| EXERCISE GOAL |
Repeat every one of the entries below word for word, leaving the pictures out of your answer.
========================================================================
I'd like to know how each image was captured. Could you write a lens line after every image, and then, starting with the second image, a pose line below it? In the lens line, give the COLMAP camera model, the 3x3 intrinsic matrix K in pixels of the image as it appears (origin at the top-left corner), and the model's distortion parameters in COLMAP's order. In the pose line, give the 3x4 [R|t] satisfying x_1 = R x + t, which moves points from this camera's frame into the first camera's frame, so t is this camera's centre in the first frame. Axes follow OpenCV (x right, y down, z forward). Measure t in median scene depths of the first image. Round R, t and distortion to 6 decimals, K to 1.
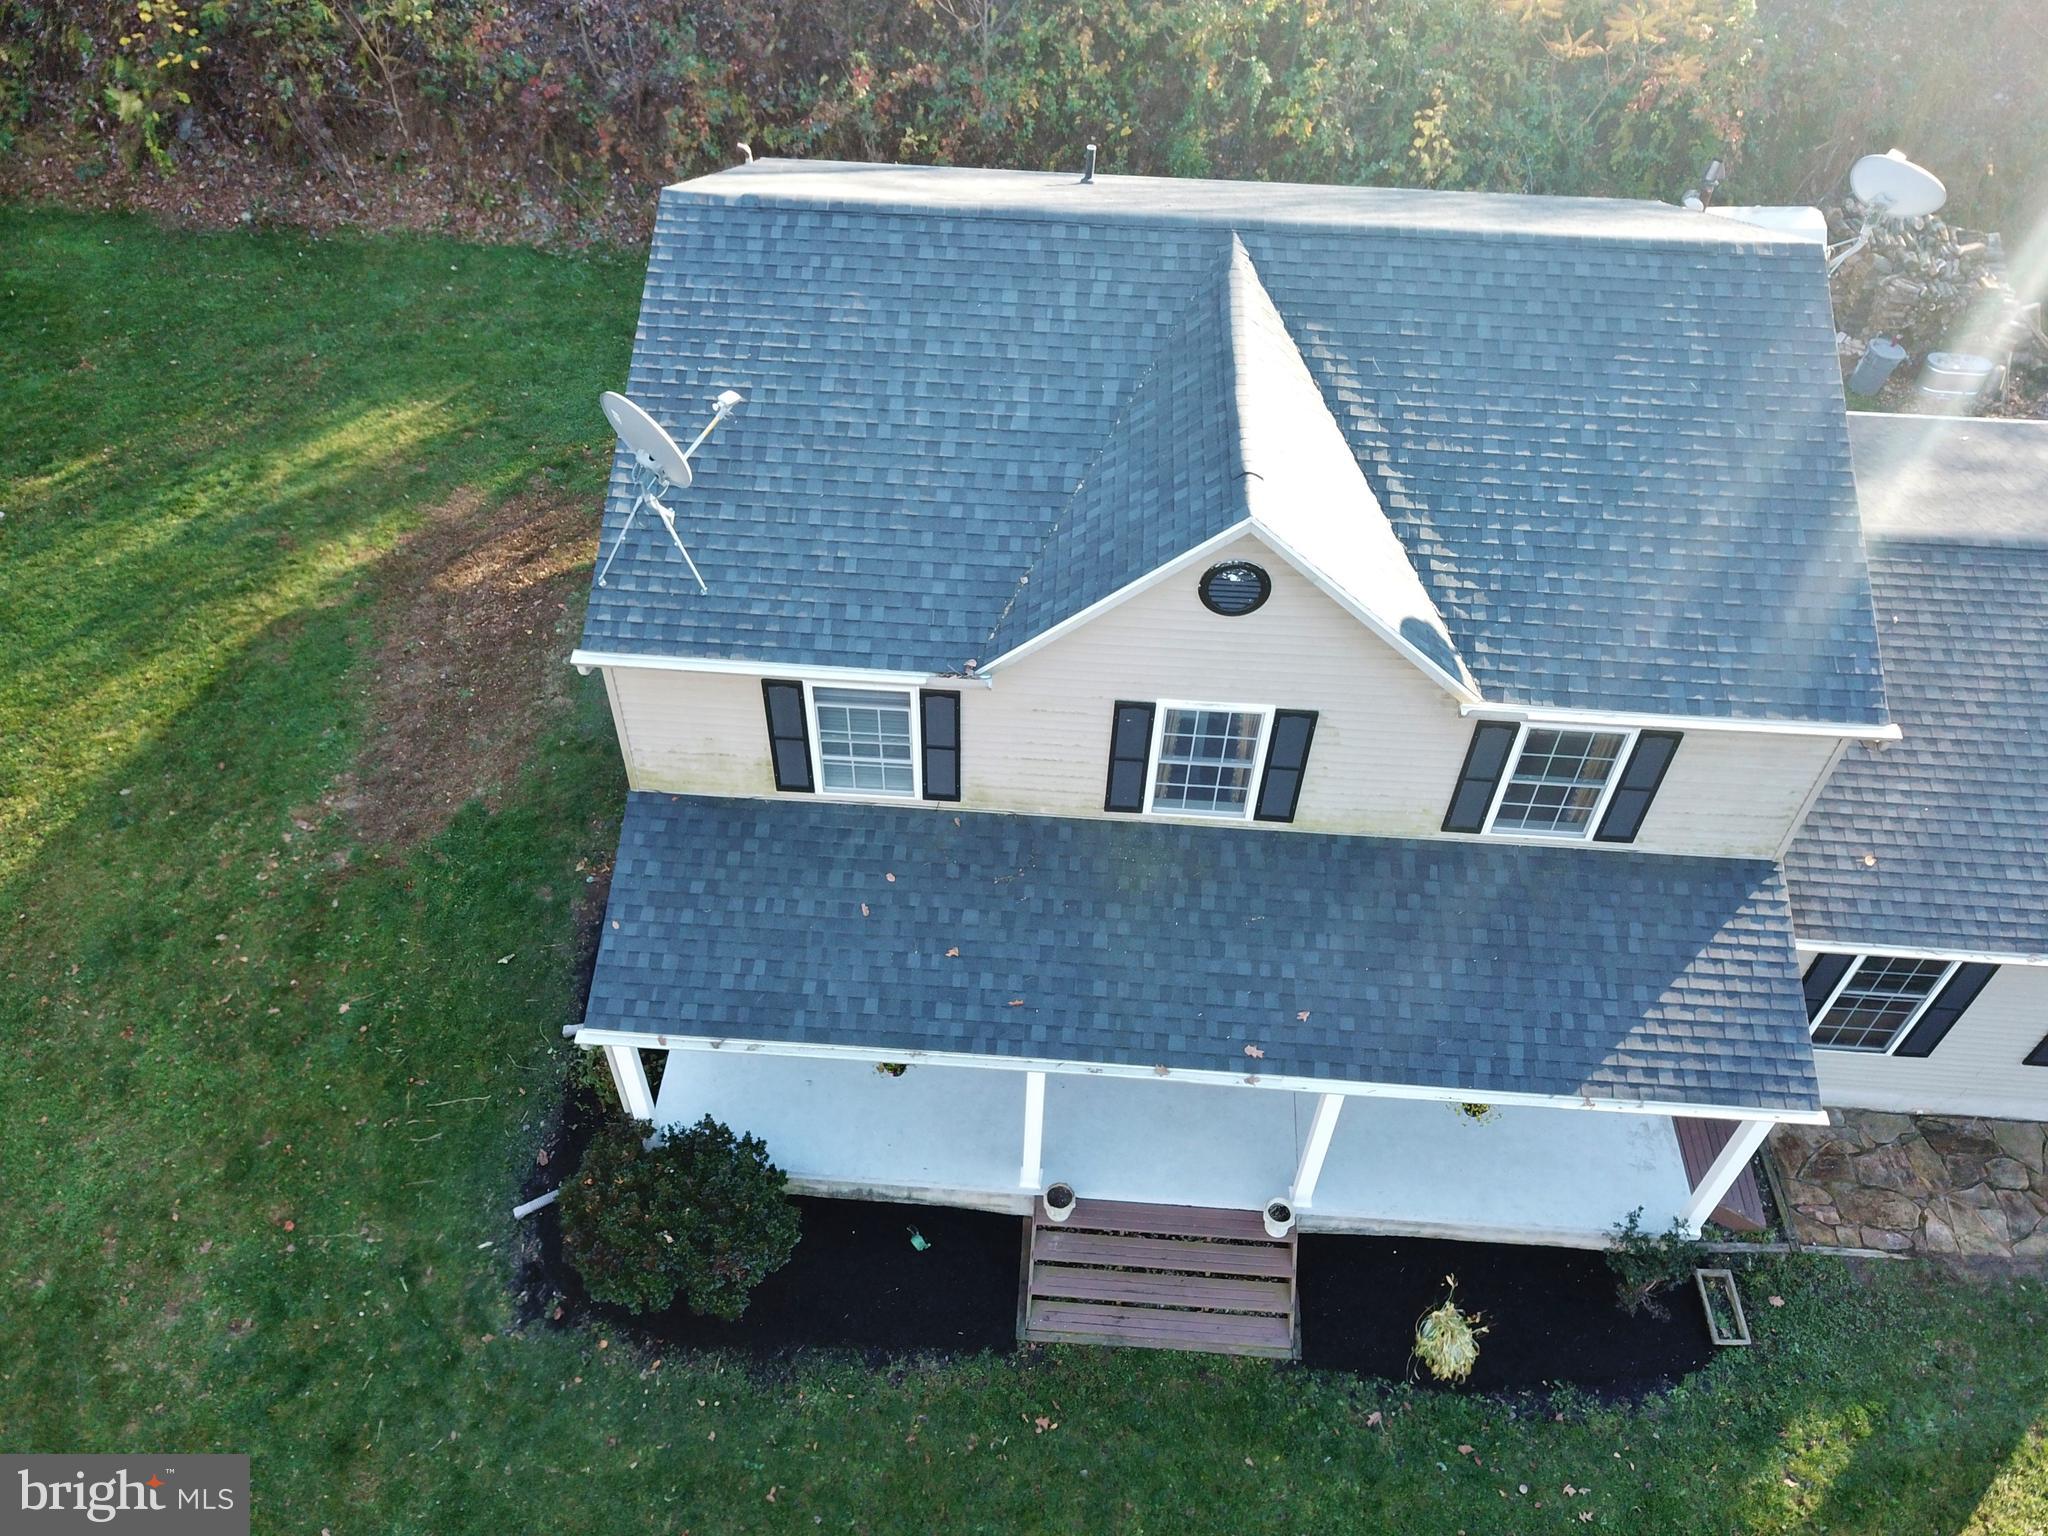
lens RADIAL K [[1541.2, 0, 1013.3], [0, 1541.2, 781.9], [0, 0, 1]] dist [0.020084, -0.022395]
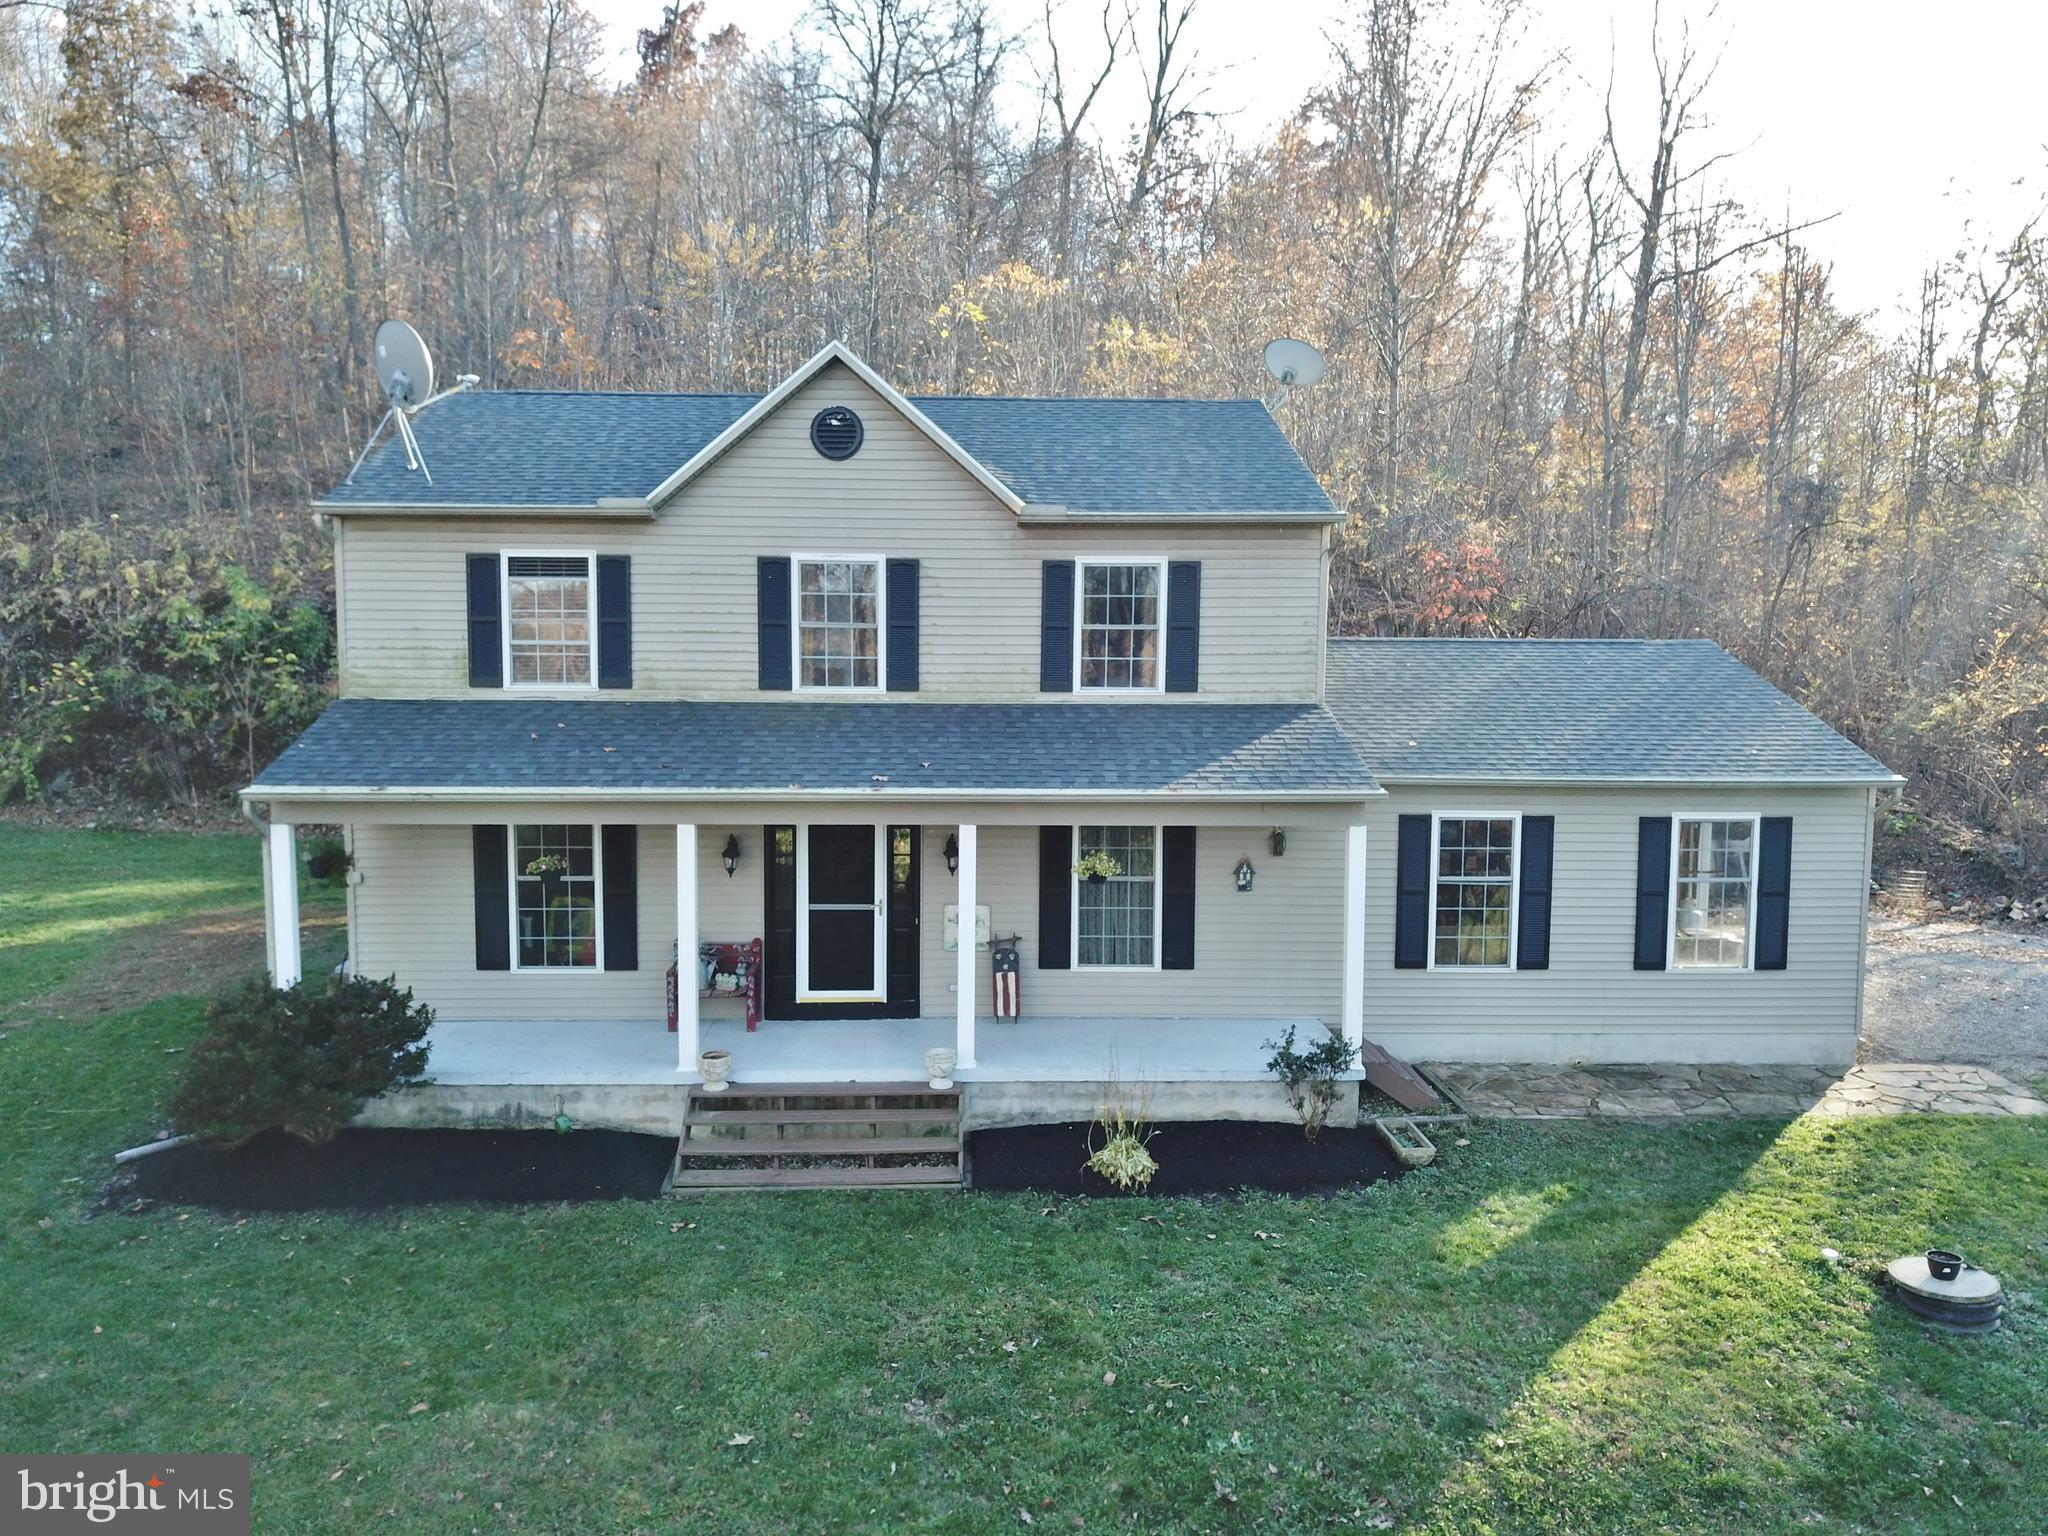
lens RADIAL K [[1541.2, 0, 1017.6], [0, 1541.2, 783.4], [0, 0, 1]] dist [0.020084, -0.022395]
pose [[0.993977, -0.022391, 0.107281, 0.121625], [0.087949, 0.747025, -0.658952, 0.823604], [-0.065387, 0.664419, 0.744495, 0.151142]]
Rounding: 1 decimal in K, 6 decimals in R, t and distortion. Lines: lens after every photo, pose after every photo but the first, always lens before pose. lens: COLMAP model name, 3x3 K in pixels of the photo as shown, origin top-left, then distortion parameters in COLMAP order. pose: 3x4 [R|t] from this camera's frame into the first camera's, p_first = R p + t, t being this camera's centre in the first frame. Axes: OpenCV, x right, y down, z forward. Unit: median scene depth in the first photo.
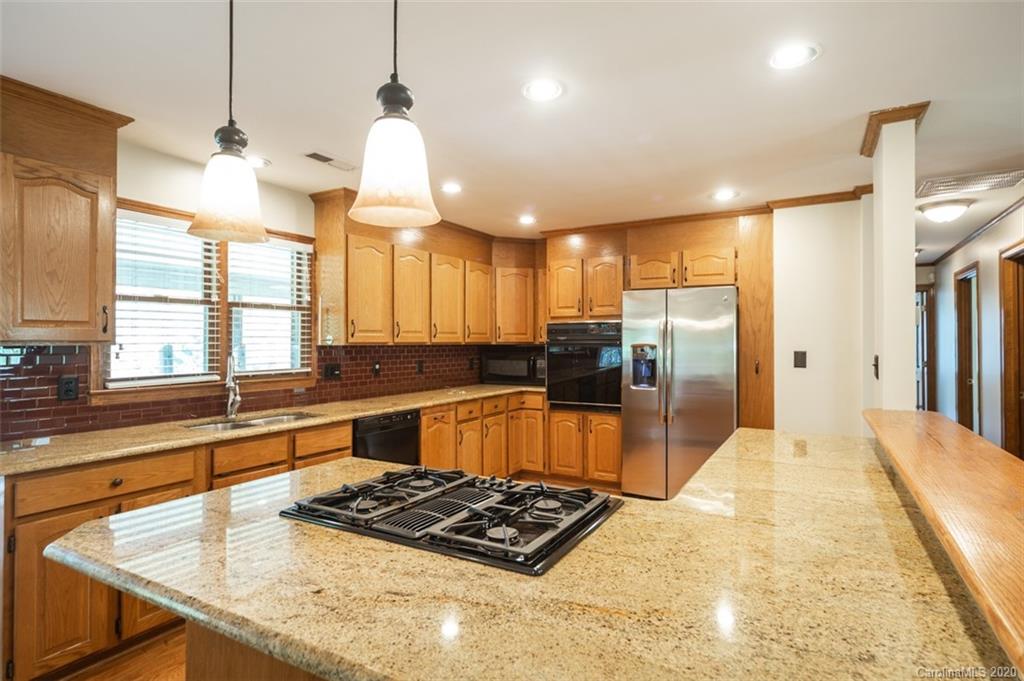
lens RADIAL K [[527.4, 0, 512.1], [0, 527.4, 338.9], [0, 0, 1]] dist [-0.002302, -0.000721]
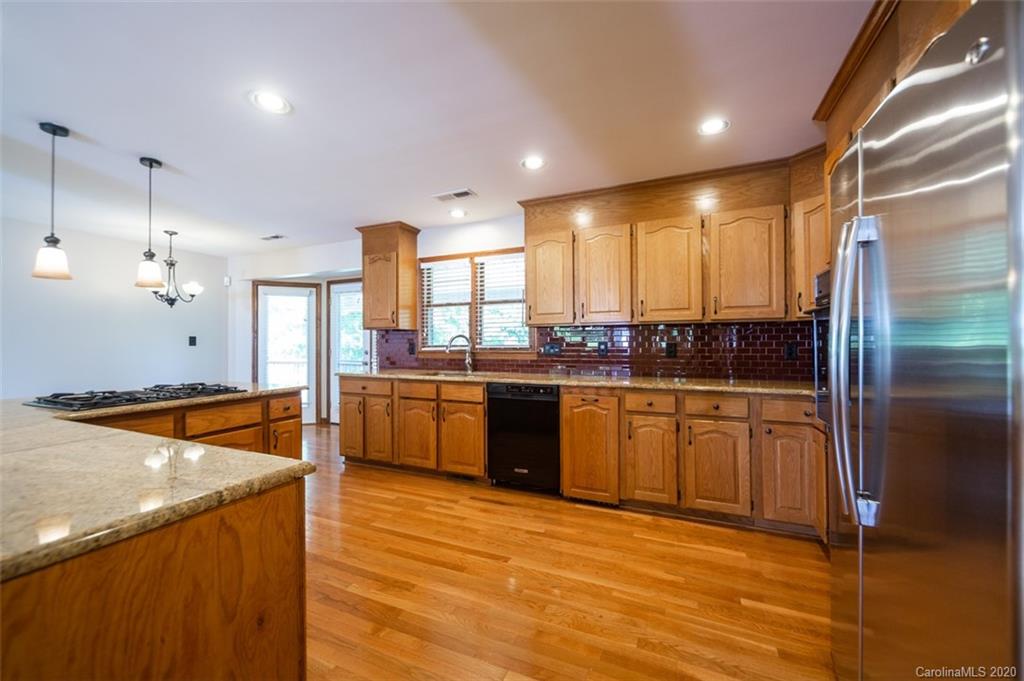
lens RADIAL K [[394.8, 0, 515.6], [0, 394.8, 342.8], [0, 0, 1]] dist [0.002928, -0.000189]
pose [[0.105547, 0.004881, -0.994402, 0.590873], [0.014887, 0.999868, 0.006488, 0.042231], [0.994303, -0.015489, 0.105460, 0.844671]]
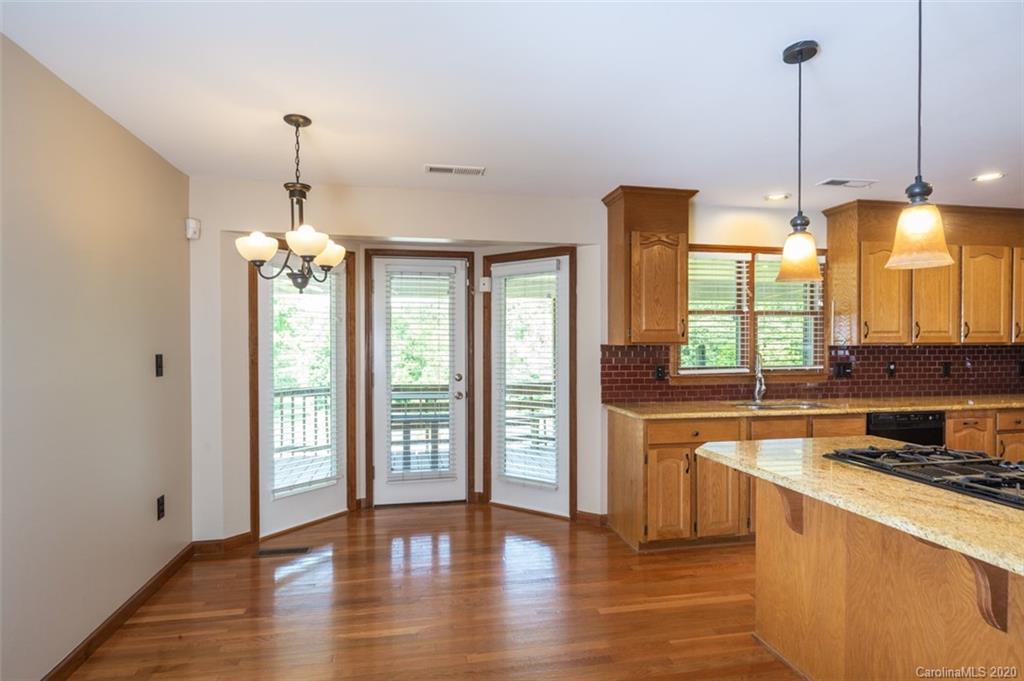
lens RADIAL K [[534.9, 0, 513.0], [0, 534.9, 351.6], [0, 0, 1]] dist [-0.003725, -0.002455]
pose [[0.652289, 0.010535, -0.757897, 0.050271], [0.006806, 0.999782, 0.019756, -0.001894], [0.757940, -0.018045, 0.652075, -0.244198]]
========================================================================
| SOLUTION TO THIS PROBLEM |
I'd like to know how each image was captured. Could you write a lens line after every image, and then, starting with the second image, a pose line below it? In the lens line, give the COLMAP camera model, the 3x3 intrinsic matrix K in pixels of the image as it appears (origin at the top-left corner), and the model's distortion parameters in COLMAP's order. In the pose line, give the 3x4 [R|t] satisfying x_1 = R x + t, which moves points from this camera's frame into the first camera's frame, so t is this camera's centre in the first frame. Axes follow OpenCV (x right, y down, z forward). Measure t in median scene depths of the first image. Round R, t and distortion to 6 decimals, K to 1.
lens RADIAL K [[1541.2, 0, 1013.3], [0, 1541.2, 781.9], [0, 0, 1]] dist [0.020084, -0.022395]
lens RADIAL K [[1541.2, 0, 1017.6], [0, 1541.2, 783.4], [0, 0, 1]] dist [0.020084, -0.022395]
pose [[0.993977, -0.022391, 0.107281, 0.121625], [0.087949, 0.747025, -0.658952, 0.823604], [-0.065387, 0.664419, 0.744495, 0.151142]]
Rounding: 1 decimal in K, 6 decimals in R, t and distortion. Lines: lens after every photo, pose after every photo but the first, always lens before pose. lens: COLMAP model name, 3x3 K in pixels of the photo as shown, origin top-left, then distortion parameters in COLMAP order. pose: 3x4 [R|t] from this camera's frame into the first camera's, p_first = R p + t, t being this camera's centre in the first frame. Axes: OpenCV, x right, y down, z forward. Unit: median scene depth in the first photo.
lens RADIAL K [[527.4, 0, 512.1], [0, 527.4, 338.9], [0, 0, 1]] dist [-0.002302, -0.000721]
lens RADIAL K [[394.8, 0, 515.6], [0, 394.8, 342.8], [0, 0, 1]] dist [0.002928, -0.000189]
pose [[0.105547, 0.004881, -0.994402, 0.590873], [0.014887, 0.999868, 0.006488, 0.042231], [0.994303, -0.015489, 0.105460, 0.844671]]
lens RADIAL K [[534.9, 0, 513.0], [0, 534.9, 351.6], [0, 0, 1]] dist [-0.003725, -0.002455]
pose [[0.652289, 0.010535, -0.757897, 0.050271], [0.006806, 0.999782, 0.019756, -0.001894], [0.757940, -0.018045, 0.652075, -0.244198]]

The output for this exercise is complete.